Technical Implementation: NIST NVD & Elastic Stack
Upon finding vulnerabilities in products, security researchers commonly register a CVE entry per vulnerability. These CVE entries are given a unique identifier, detailed vulnerability information, as well as a general description.
They can be registered at https://cve.mitre.org and are indexed in the National Vulnerability Database (NVD) in real time (https://cve.mitre.org/about/cve_and_nvd_relationship.html). NIST publishes these data sets publicly and freely, which contain all registered vulnerabilities. We use this data stream as a basis for our own database.
The technical details of the data import and subsequent provisioning are illustrated as follows:
Figure: Overview of the technical components of the vulnerability database
1. Daily import of vulnerability data from the NIST NVD
The data sets are organized by year numbers and refreshed daily by NIST. Every night we download the latest files onto our file server.
2. Pre-Processing of vulnerability data
Afterwards the files are pre-processed to make them compatible with the Elastic Stack Parser. One process that happens here is the expansion of all JSON files: The downloaded files contain JSON objects, however they are often nested, which makes it harder to identify single objects for the parser. We read the JSON and write all object seperators into separate lines. This way we can use a regex ( ‘^{‘ ) to precisely determine, when a new object begins.
Furthermore we strip the file of all unneeded metadata (e.g., autor, version information, etc.), which leaves only the CVE entries in the file as sequential JSON objects.
3. Reading in the pre-processed vulnerability data using Logstash
After the pre-processing, our Logstash parser is able to read the individual lines of the files using the Multiline Codec (https://www.elastic.co/guide/en/logstash/current/plugins-codecs-multiline.html). Every time a complete JSON object is read in, Logstash forwards this CVE object to our Elasticsearch instance.

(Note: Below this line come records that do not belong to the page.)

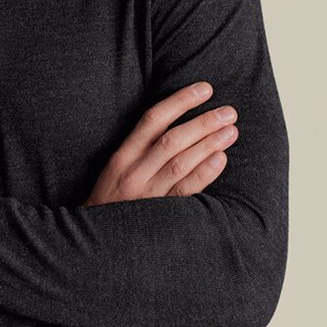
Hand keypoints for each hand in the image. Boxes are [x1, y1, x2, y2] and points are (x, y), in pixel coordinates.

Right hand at [82, 81, 236, 206]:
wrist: (95, 237)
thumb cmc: (112, 197)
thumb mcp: (117, 167)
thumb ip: (141, 146)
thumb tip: (178, 120)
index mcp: (122, 156)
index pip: (153, 119)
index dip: (181, 101)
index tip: (205, 89)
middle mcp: (134, 172)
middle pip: (172, 140)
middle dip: (203, 123)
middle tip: (229, 112)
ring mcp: (146, 194)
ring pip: (180, 164)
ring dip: (208, 145)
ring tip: (230, 131)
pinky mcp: (159, 214)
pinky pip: (184, 191)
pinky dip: (204, 173)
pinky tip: (220, 159)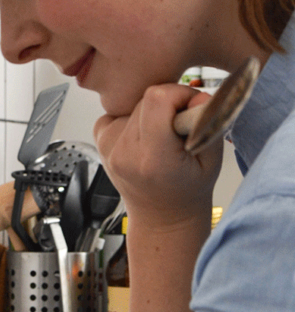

The CVE Quick Search – Data formats and vulnerability queries
After all CVE entries were read and stored in the Elasticsearch database, we have to understand, which format these entries have and how we can search them for specific products and product vulnerabilities. Our final result is illustrated in the following screenshot: Using unique identifiers, we can return exact vulnerability reports for the queried product version.